Supplied material below:
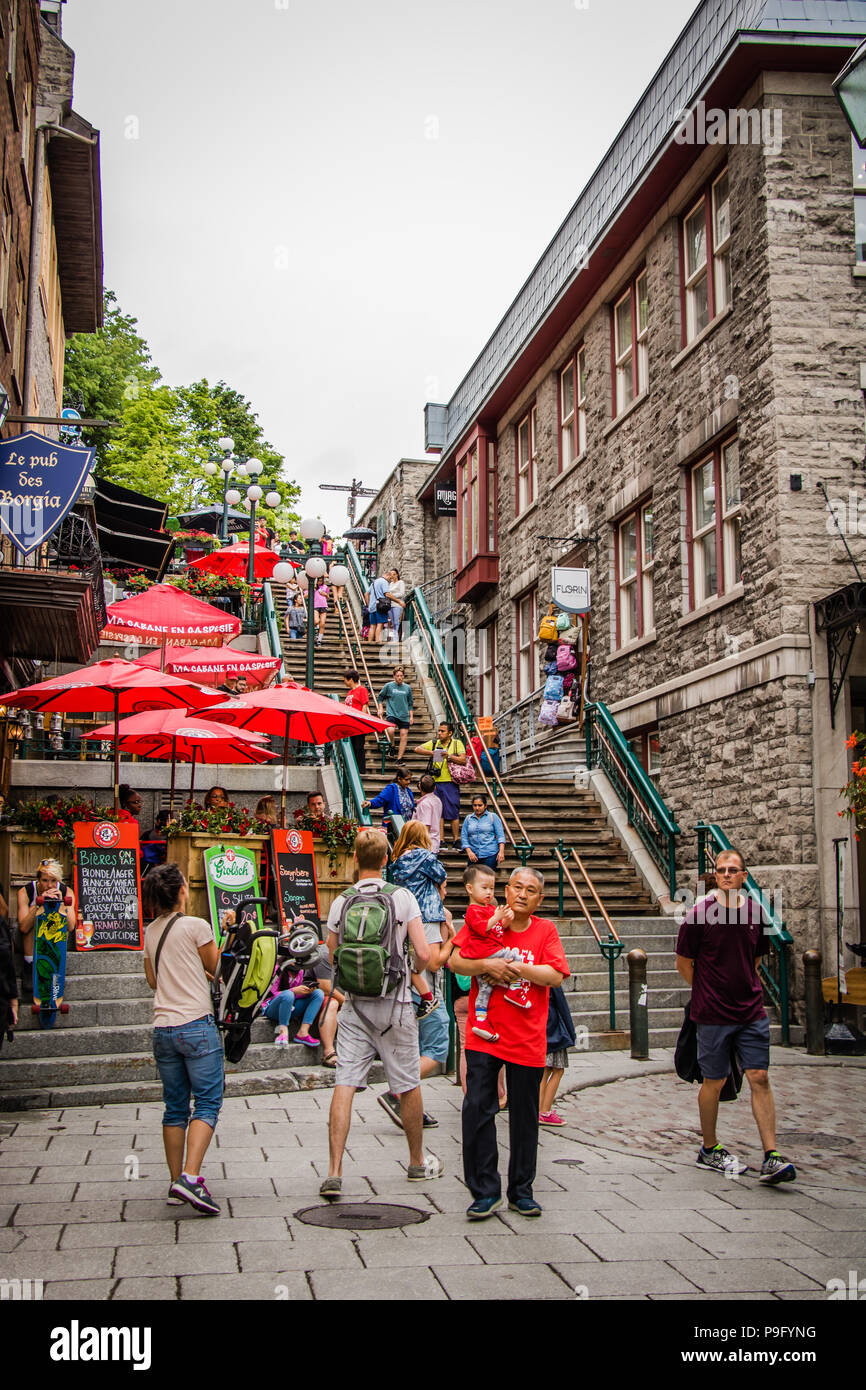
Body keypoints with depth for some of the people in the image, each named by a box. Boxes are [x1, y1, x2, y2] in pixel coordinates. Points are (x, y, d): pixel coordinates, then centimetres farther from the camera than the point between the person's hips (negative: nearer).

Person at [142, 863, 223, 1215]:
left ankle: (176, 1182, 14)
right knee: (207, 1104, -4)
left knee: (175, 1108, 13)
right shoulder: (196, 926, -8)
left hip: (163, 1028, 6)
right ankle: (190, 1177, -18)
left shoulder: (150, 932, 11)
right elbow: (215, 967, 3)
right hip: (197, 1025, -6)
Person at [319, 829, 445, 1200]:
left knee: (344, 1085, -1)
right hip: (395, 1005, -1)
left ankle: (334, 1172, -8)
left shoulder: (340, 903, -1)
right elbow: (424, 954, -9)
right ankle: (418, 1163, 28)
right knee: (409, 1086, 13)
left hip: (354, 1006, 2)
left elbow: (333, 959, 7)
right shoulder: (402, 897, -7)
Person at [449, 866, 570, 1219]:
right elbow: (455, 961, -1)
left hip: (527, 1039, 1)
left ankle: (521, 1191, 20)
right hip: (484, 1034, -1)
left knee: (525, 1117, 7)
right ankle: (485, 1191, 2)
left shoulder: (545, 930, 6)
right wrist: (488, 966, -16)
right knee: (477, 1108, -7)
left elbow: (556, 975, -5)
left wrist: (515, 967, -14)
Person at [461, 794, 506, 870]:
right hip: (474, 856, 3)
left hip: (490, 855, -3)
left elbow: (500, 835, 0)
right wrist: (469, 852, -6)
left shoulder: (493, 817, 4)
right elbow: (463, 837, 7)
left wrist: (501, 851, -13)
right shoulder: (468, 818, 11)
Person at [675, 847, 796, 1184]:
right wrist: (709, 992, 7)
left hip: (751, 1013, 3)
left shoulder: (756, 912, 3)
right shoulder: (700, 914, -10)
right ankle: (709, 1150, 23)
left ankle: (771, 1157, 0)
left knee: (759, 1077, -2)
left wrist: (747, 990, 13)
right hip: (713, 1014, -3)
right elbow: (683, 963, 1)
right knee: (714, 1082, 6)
End of Supplied material.
> **What you should do**:
Write out the listing above again, switching every "knee" to "kneecap" and changing nothing else. Leave the pictures out.

> **Exercise result**:
Body keypoints with depth for some of the people in the image, each named by a box. Boxes are [x1, y1, x2, y2] in pixel coordinates. Points are (x, y, d): pixel coordinates, then centimetres farther from the camera than the point between the person's hips (negative: nearer).

Person at [142, 863, 223, 1215]:
left ankle: (176, 1182, 14)
right kneecap: (207, 1104, -4)
left kneecap: (175, 1108, 13)
right shoulder: (196, 926, -8)
left hip: (163, 1028, 6)
right ankle: (190, 1177, -18)
left shoulder: (150, 932, 11)
right elbow: (215, 967, 3)
right hip: (197, 1025, -6)
Person at [319, 829, 445, 1200]:
left kneecap: (344, 1085, -1)
right hip: (395, 1005, -1)
left ankle: (334, 1172, -8)
left shoulder: (340, 903, -1)
right elbow: (424, 954, -9)
right ankle: (418, 1163, 28)
right kneecap: (409, 1086, 13)
left hip: (354, 1006, 2)
left elbow: (333, 959, 7)
right shoulder: (402, 897, -7)
Person at [449, 866, 570, 1219]:
right elbow: (455, 961, -1)
left hip: (527, 1039, 1)
left ankle: (521, 1191, 20)
right hip: (484, 1034, -1)
left kneecap: (525, 1117, 7)
right ankle: (485, 1191, 2)
left shoulder: (545, 930, 6)
right wrist: (488, 966, -16)
right kneecap: (477, 1108, -7)
left elbow: (556, 975, -5)
left wrist: (515, 967, -14)
Person at [461, 794, 506, 870]:
right hip: (474, 856, 3)
left hip: (490, 855, -3)
left elbow: (500, 835, 0)
right wrist: (469, 852, -6)
left shoulder: (493, 817, 4)
right elbow: (463, 837, 7)
left wrist: (501, 851, -13)
right shoulder: (468, 818, 11)
Person at [675, 847, 796, 1184]:
right wrist: (709, 992, 7)
left hip: (751, 1013, 3)
left shoulder: (756, 912, 3)
right shoulder: (700, 914, -10)
right ankle: (709, 1150, 23)
left ankle: (771, 1157, 0)
left kneecap: (759, 1077, -2)
left wrist: (747, 990, 13)
right hip: (713, 1014, -3)
right elbow: (683, 963, 1)
right kneecap: (714, 1082, 6)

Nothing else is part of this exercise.